The Tapestry is a story that I would have loved as a boy. I don’t know how to write for an audience other than myself and I think the story would ring false if I tried. A fair amount of personal history is interwoven into the tale and its characters. For example, vyes are the byproduct of bad dreams I had as a boy, involving tall, wolfish creatures with squinty eyes. The nightmares were recurring and I would run into my parents’ room, insisting that the “vyes” were after me. Naturally, when I needed a monster for The Tapestry, I put a call into the vyes. It was the least they could do after tormenting me so.

There are other bits and pieces of my life scattered throughout the books. An elderly married couple that I knew during college inspired the characters of Mum and Bob. A girlfriend’s father once asked me if I had read Dante in the original Italian (I had not). The presence of Old Tom at Rowan–its clock tower and its chimes–are a nod to Cornell’s Uris Library where I spent many an hour drowsing and watching snow settle onto the campus below. The list could go on. While personal anecdotes are nice, historic epics and mythology play a far greater role in shaping The Tapestry.

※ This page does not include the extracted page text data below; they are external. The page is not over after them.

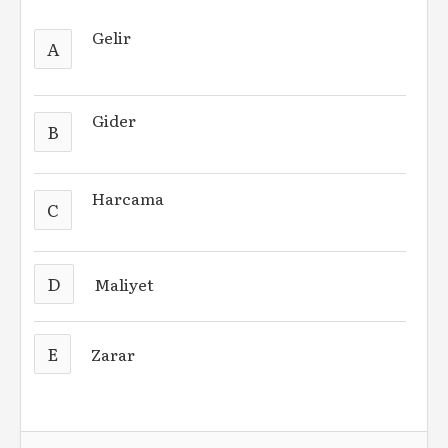
Gelir
A
Gider
B
Harcama
C
D
Maliyet
E
Zarar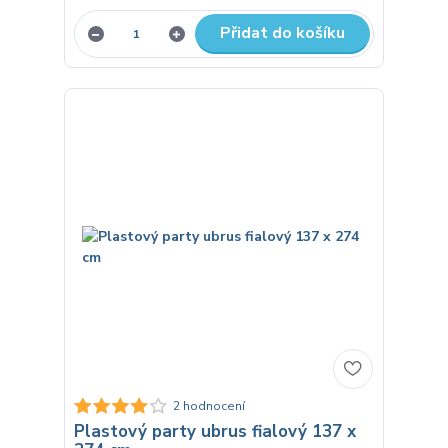
Přidat do košíku
2 hodnocení
Plastový party ubrus fialový 137 x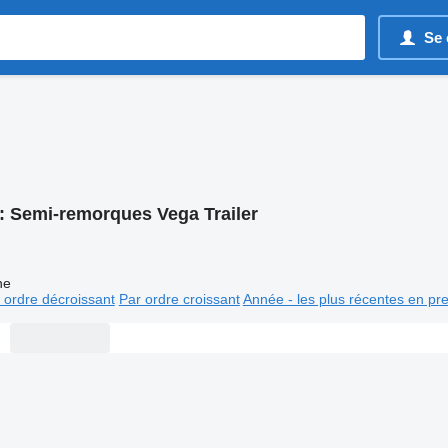
Se 
:
Semi-remorques Vega Trailer
ne
 ordre décroissant
Par ordre croissant
Année - les plus récentes en pr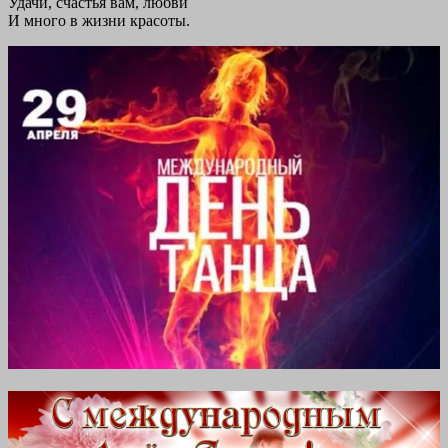
Удачи, счастья вам, любви
И много в жизни красоты.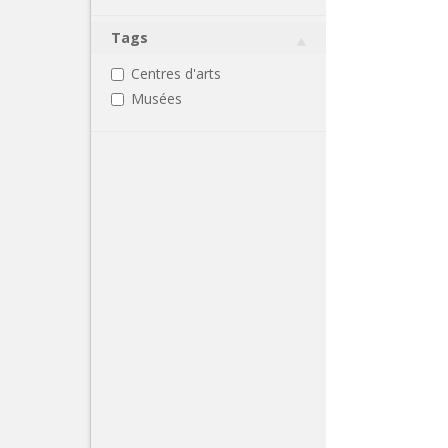
Tags
Centres d'arts
Musées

I must have been 10 or 11 when I first stumbled upon a book of Irish myths. Compared to the familiar fare of Greek and Norse mythology, the Irish tales seemed very exotic. Ireland’s stories and heroes possessed a beauty, savagery, and poetry that were magical, as were the names, which I still find a challenge. Central to Irish mythology is the hero, Cúchulain, and I could not ask for a more heroic or human persona on which to base Max McDaniels. In many ways, Cúchulain is the epitome of the tragic hero–he possesses both supernatural power and human foibles and thus makes for a fascinating character study. The myth of the Tain Bo Cualnge, or, The Cattle Raid of Cooley, likewise offered intriguing opportunities to explore heroism and hubris side by side.

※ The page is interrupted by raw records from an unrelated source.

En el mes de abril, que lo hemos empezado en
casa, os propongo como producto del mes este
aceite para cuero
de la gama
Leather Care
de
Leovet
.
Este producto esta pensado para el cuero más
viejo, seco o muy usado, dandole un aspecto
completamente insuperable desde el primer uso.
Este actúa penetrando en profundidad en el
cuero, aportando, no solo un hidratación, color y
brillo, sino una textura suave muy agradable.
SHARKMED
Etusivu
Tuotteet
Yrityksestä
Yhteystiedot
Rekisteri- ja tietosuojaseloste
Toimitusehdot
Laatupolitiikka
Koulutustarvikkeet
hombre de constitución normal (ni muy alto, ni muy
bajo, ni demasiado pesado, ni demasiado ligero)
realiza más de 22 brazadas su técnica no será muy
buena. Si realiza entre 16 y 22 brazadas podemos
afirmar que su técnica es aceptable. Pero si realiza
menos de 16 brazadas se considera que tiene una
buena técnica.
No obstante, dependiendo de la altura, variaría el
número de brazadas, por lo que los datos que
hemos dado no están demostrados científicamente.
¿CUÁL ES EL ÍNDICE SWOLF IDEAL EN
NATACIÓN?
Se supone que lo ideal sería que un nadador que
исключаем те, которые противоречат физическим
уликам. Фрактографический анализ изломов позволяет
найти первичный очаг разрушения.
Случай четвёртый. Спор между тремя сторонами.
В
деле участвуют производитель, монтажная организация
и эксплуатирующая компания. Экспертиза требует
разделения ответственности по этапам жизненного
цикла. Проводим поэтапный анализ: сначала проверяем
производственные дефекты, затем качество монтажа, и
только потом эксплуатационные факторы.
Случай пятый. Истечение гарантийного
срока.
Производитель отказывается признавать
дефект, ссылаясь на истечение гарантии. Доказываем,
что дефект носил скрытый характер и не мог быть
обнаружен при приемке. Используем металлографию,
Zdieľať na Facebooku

The series also incorporates other genres–fantasy, science fiction, and real history–and the mix of these elements will shift from book to book. As a writer, I find the variety energizing as each new volume presents fundamentally new challenges and opportunities. To date, I’ve fleshed out detailed plans for over half a dozen books–some of which precede The Hound of Rowan by centuries–and I can safely say that no two are alike. I’d find each a joy to write because I’d find each a joy to read. This same mentality is applied to the illustrations.

When it comes to the drawings, I’m of the old school. Each of The Tapestry’s illustrations is a piece of original art. There is no PhotoShop–an application that has its uses, but is as pervasive these days as cosmetic surgery. I’d rather have a flawed drawing with a bit of sweat and fingerprints than a super-slick image that lives only on a server. The latter makes me sad. I have tremendous admiration for the work of some earlier illustrators–artists like Sydney Paget, Thomas Nast, and Arthur Rackham. I still pore over their drawings or political cartoons with love and awe and I’m firmly of the belief that the craft hit its zenith in the 19th and early 20th centuries. I try to emulate these old masters, employing the same tools–if not quite the same skills–in the illustration process. The drawings are created with an old-fashioned dip pen, paintbrushes, and washes of India ink applied to hot-pressed watercolor paper. Someday I’d like to work with color, but I don’t see that happening within this series.

There you have it–a little glimpse into my background, the stories I tell, and the pictures I make. I hope it’s just the beginning and that I will have the opportunity to spend the rest of my life writing books and teaching young people. I can’t imagine anything better.